Rabu, 09 Mei 2012

Hubungan Kerja


BAB II
PEMBAHASAN

A. Hubungan Kerja
Hubungan kerja adalah hubungan antara pekerja dengan pengusaha yang terjadi setelah adanya perjanjian kerja. Dalam pasal 1 angka 15 Undang-Undangg No. 13 tahun 2003 tentang ketenagakerjaan disebutkan bahwa hubungan kerja adalah hubungan antara pengusaha dengan pekerja/buruh berdasarkan perjanjian kerja yang mempunyai unsur pekerjaan, upah, dan perintah.

Analisis dari pernyataan di atas: maksudnya hubungan kerja itu adalah hubungan yang hanya terjadi pada seseorang yang ingin maupun sedang bekerja pada orang lain. Hubungan kerja dilakukan setelah seorang pelamar kerja tersebut diterima ditempat dimana dia melamar pekerjaan tersebut.

B. Perjanjian Kerja
1. Pengertian Perjanjian Kerja
            Perjanjian kerja yang dalam bahasa Belanda disebut Arbeidsoverenkoms, mempunyai beberapa pengertian. Pasal 1601 a KUH Perdata memberikan pengertian sebagai berikut:
“Perjanjian kerja adalah suatu perjanjian di mana pihak kesatu (buruh), mengikatkan dirinya untuk di bawah perintah pihak lain, si majikan untuk suatu waktu tertentu melakukan pekerjaan dengan menerima upah”.
            Sedangkan pengertian perjanjian kerja menurut Undang-Undang Nomor 13 tahun 2003 tentang Ketenagakerjaan sifatnya lebih umum. Dapat dikatakan lebih umum karena menunjuk pada hubungan antara pekerja dan pengusaha yang memuat syarat-syarat kerja, hak dan kewajiban para pihak. Pengertian perjanjian kerja berdasarkan Undang-Undang No. 13 tahun 2003 ini tidak menyebutkan bentuk perjanjian kerja itu lisan atau tertulis, demikian juga mengenai jangka waktunya ditentukan atau tidak sebagaimana sebelumnya diatur dalam Undang-Undang No. 25 tahun 1997 tentang Ketenagakerjaan.

**ISI DATA**.
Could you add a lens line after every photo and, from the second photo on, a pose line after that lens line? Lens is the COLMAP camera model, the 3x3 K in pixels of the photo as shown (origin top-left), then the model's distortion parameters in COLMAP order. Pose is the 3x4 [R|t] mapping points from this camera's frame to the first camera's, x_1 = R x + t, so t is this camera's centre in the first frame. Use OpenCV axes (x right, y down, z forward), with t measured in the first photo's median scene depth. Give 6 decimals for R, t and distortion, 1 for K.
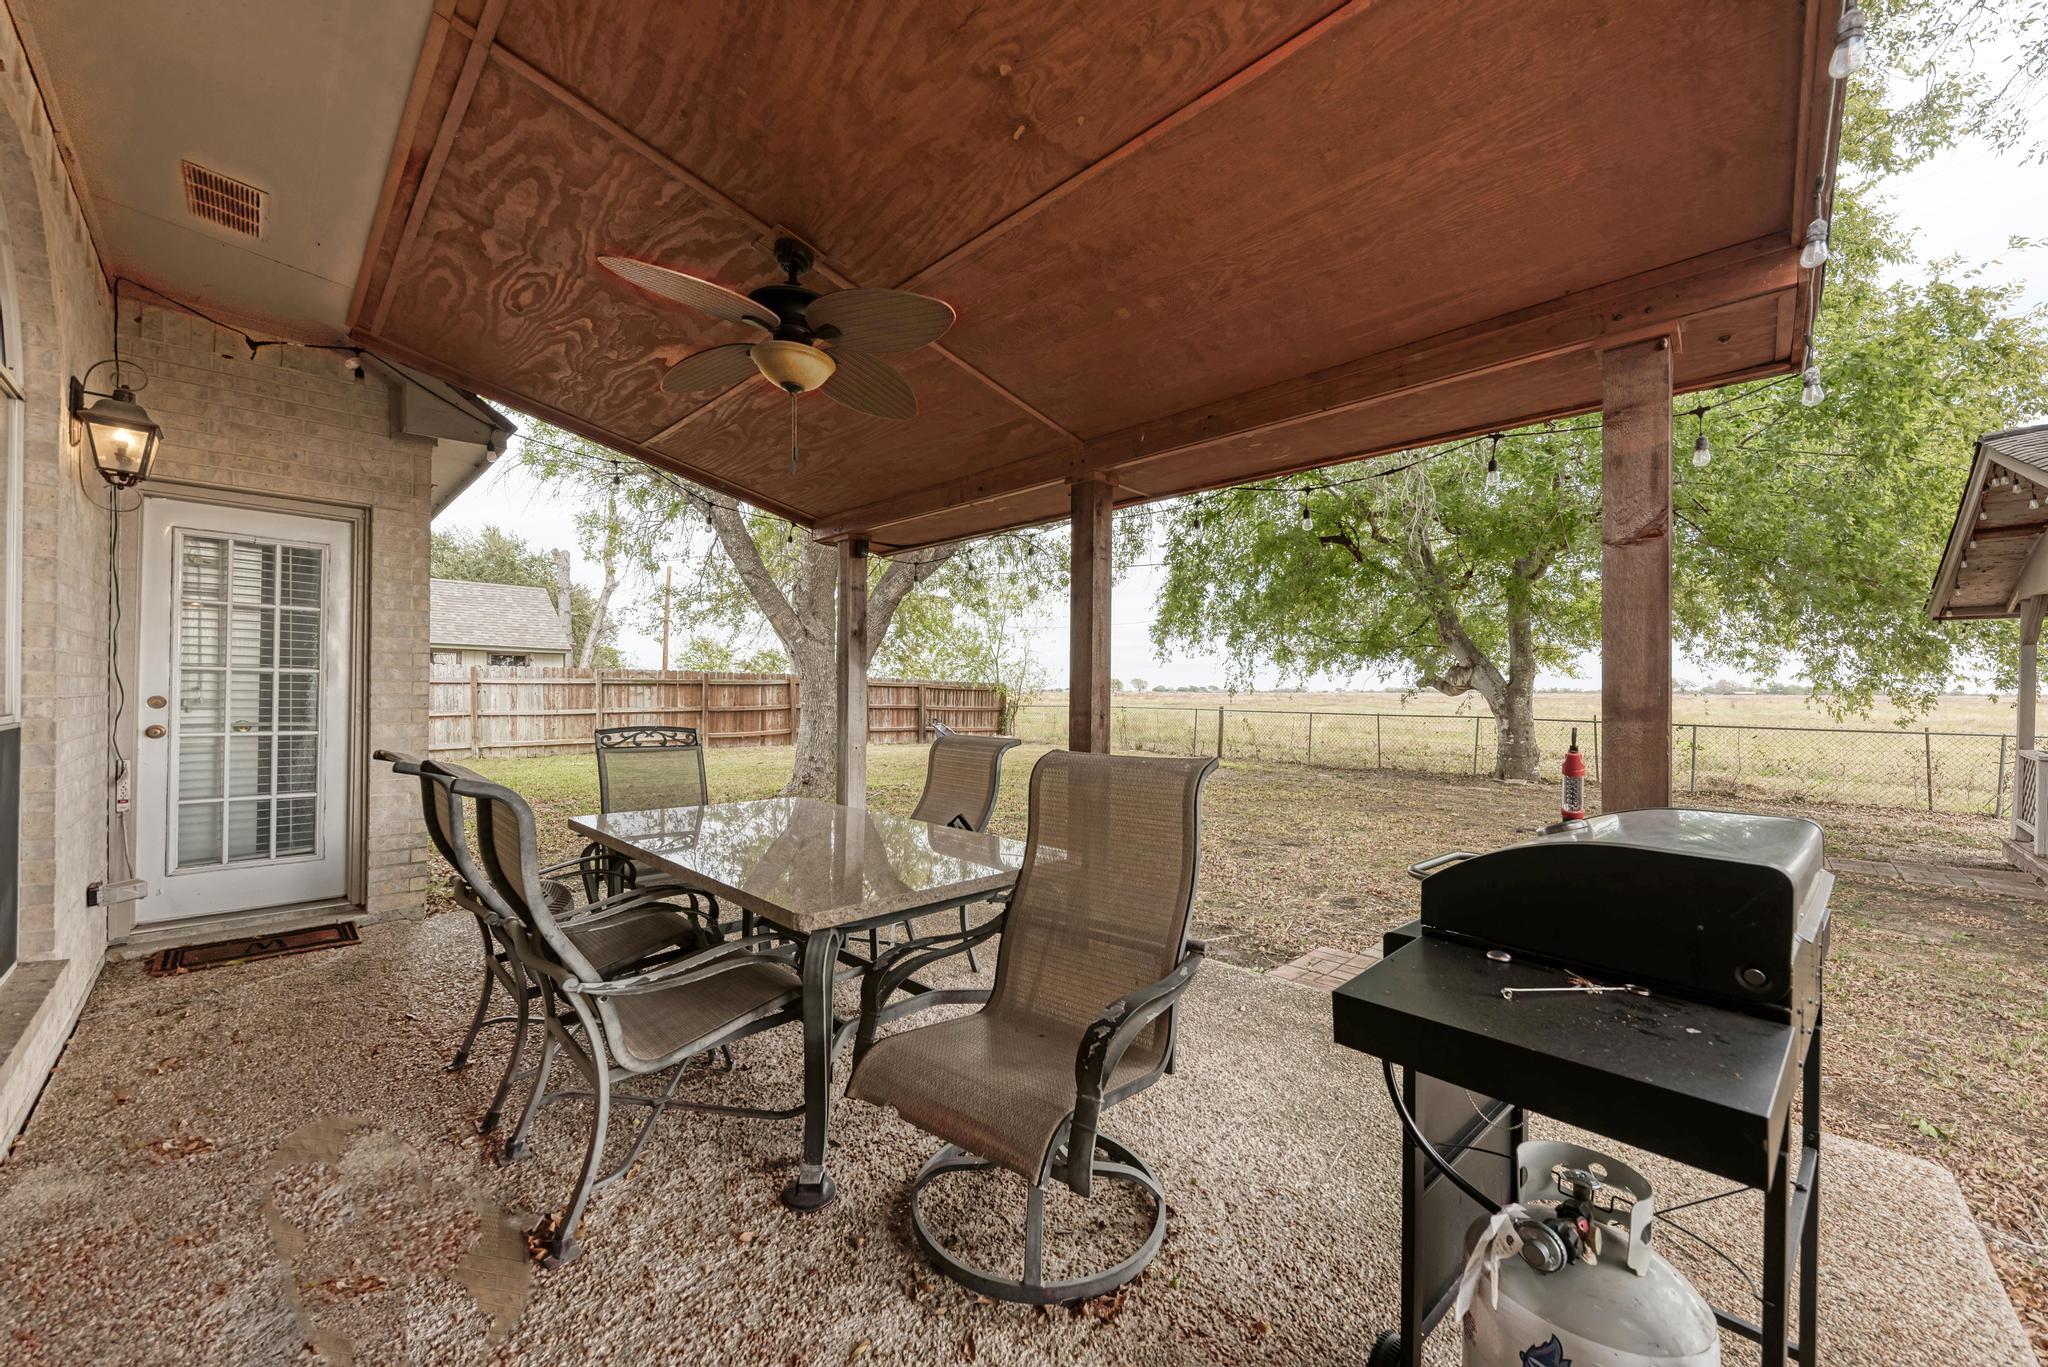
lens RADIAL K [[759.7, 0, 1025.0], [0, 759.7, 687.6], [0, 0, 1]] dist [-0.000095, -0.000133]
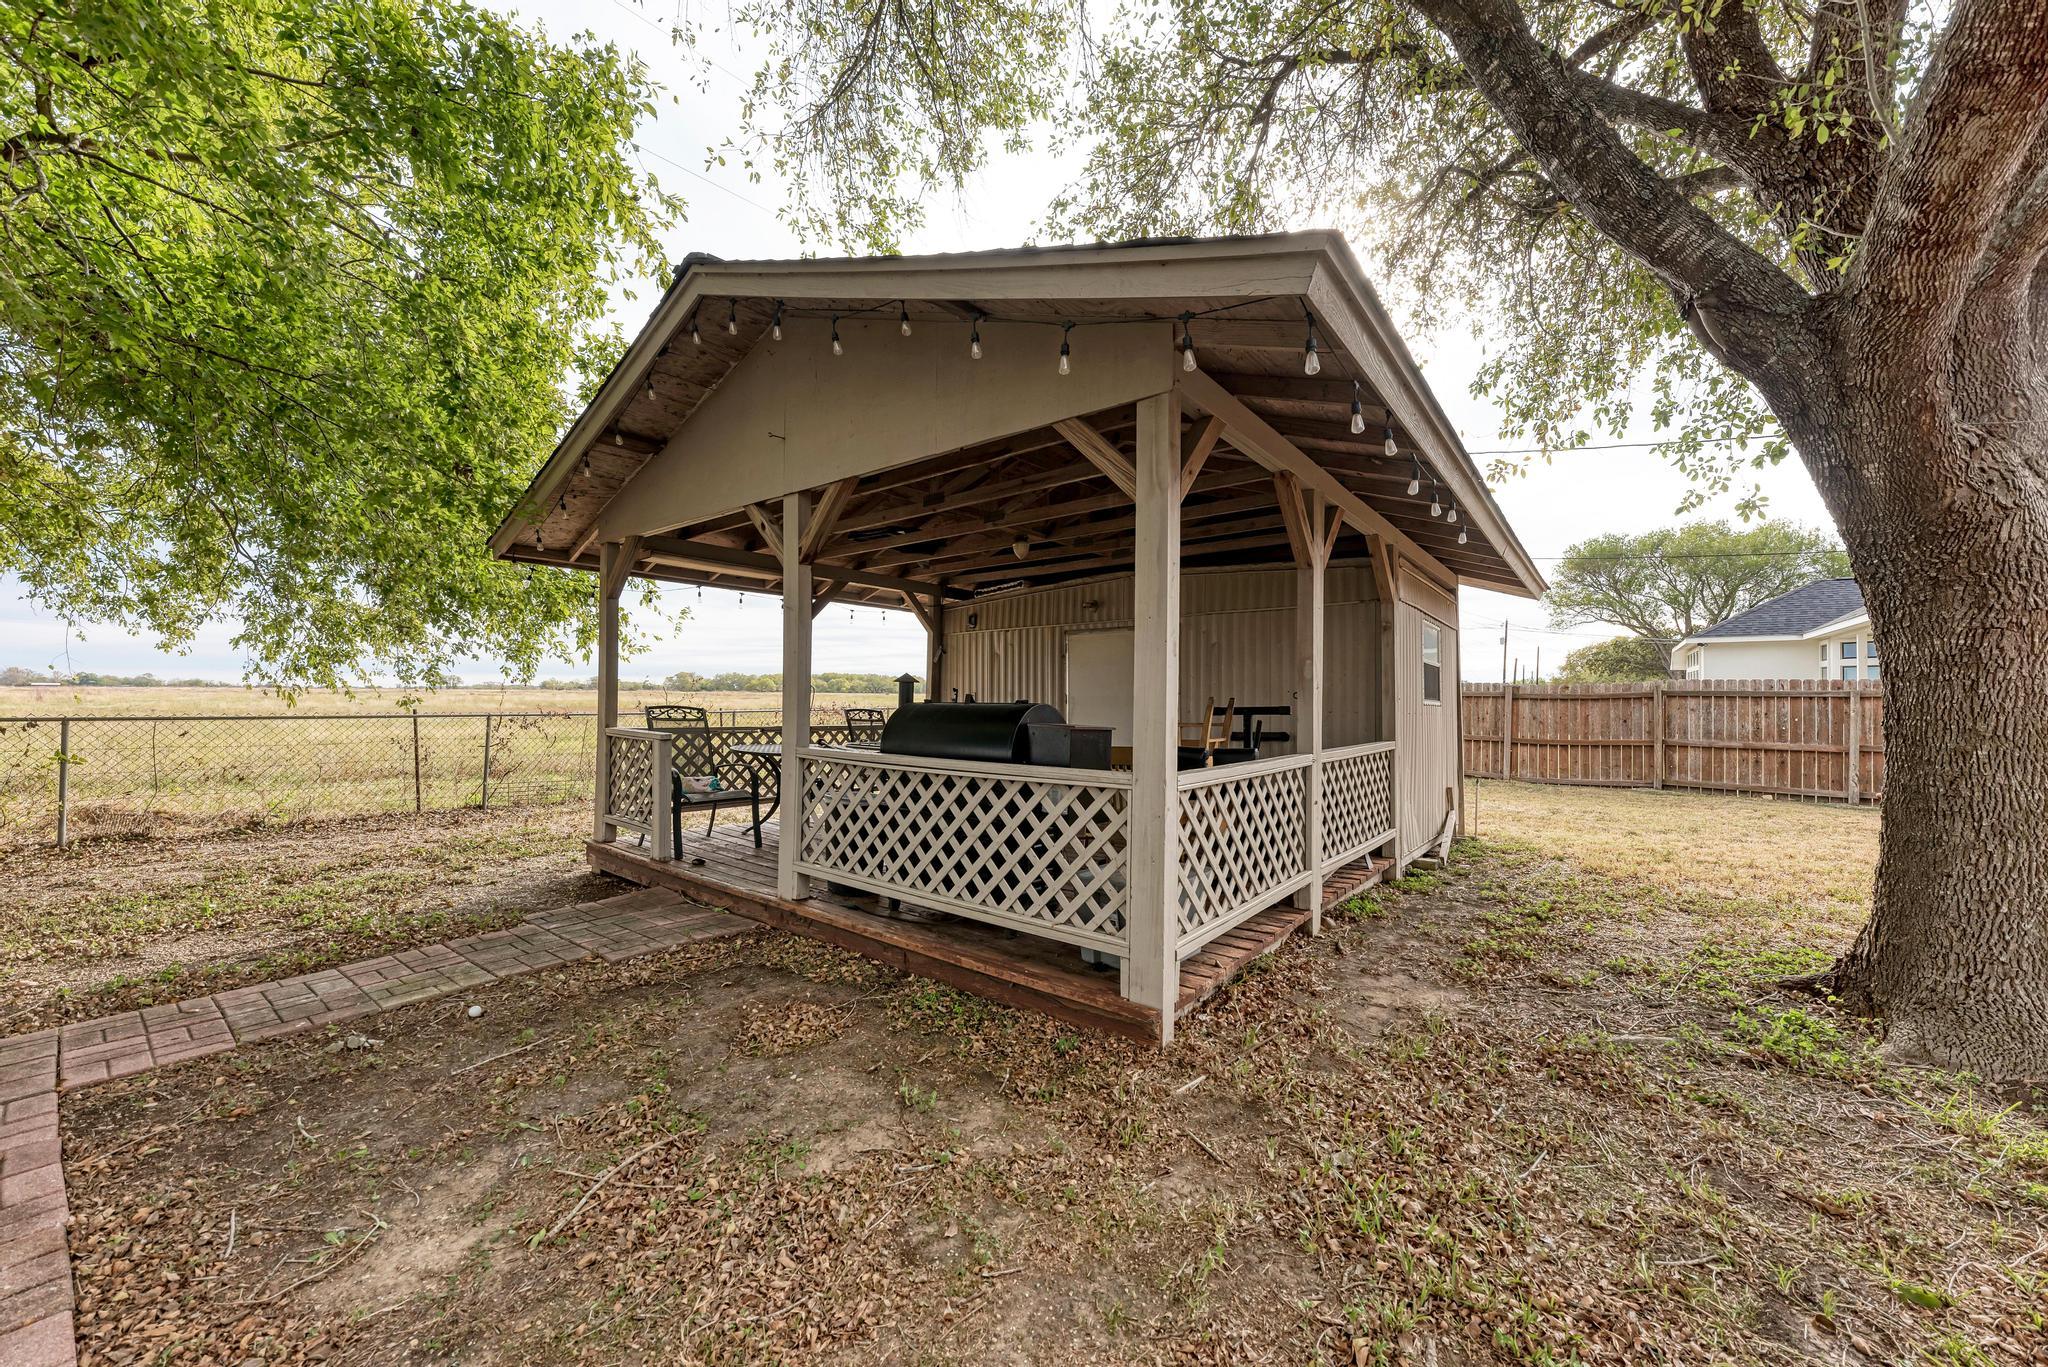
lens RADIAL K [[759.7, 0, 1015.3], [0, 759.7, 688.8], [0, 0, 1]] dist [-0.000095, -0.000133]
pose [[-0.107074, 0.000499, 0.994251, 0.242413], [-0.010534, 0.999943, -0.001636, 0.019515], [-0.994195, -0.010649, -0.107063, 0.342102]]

**DAFTAR TUGAS**.
a) Jawab pertanyaan berikut berdasarkan teks tentang hubungan kerja:
(i) Menurut pasal 1 angka 15 Undang-Undang No. 13 tahun 2003, perjanjian kerja dalam hubungan kerja mempunyai unsur apa saja?
(ii) Apa sebutan perjanjian kerja dalam bahasa Belanda?
(iii) Pasal KUH Perdata mana yang memberikan pengertian perjanjian kerja?
b) Teruskan teks tentang hubungan kerja mulai sesudah kalimat terakhirnya.

**HASIL TUGAS**.
a)
(i) Pekerjaan, upah, dan perintah.
(ii) Arbeidsoverenkoms.
(iii) Pasal 1601 a.

b)
2. Unsur-unsur dalam Perjanjian Kerja
            Berdasarkan pengertian perjanjian kerja di atas, dapat ditarik beberapa unsur dari perjanijan kerja yakni:
a.       Adanya unsur work atau pekerjaan
Dalam suatu perjanjian kerja ada pekerjaan yang diperjanjikan, pekerjaan tersebut haruslah dilakukan sendiri oleh pekerja, hanya dengan seizin majikan dapat menyuruh orang lain.
Sifat pekerjaan yang dilakukan oleh pekerja itu sangat pribadi karena bersangkutan dengan keterampilan/keahliannya, maka menurut hukum jika pekerja meninggal dunia maka perjanjian kerja tersebut putus demi hukum.
b.      Adanya unsur Perintah
Manifestasi dari pekerjaan yang diberikan kepada pekerja oleh pengusaha adalah pekerja yang bersangkutan harus tunduk pada perintah pengusaha untuk melakukan pekerjaan sesuai dengan yang diperjanjikan.
c.       Adanya Upah
Upah memegang peranan penting dalam hubungan kerja, bahkan dapat dikatakan bahwa tujuan utama seorang pekerja bekerja pada pengusaha adalah untuk memperoleh upah.

Analisis dari ketiga unsur di atas: maksud dari ketiga unsur di atas adalah, sebuah perjanjian kerja harus memuat ketiga unsur tadi, jika salah satu unsur tidak terpenuhi maka tidak ada suatu hubungan kerja yang disepakati, sebab akan ada pihak yang dirugikan baik itu pihak pengusaha maupun pihak pekerja itu sendiri.

3. Syarat Sahnya Perjanjian Kerja
            Ketentuan ini juga tertuang dalam pasal 52 ayat 1 Undang-Undang No. 13 tahun 2003 tentang Ketenagakerjaan yang menyebutkan bahwa perjanjian kerja dibuat atas dasar:
1.      Kesepakatan kedua belah pihak;
2.      Kemampuan atau kecakapan melakukan perbuatan hukum;
3.      Adanya pekerjaan yang diperjanjikan;
4.      Pekerjaan yang diperjanjikan tidak boleh bertentangan dengan ketertiban umum, kesusilaan, dan ketentuan peraturan perundang-undangan yang berlaku.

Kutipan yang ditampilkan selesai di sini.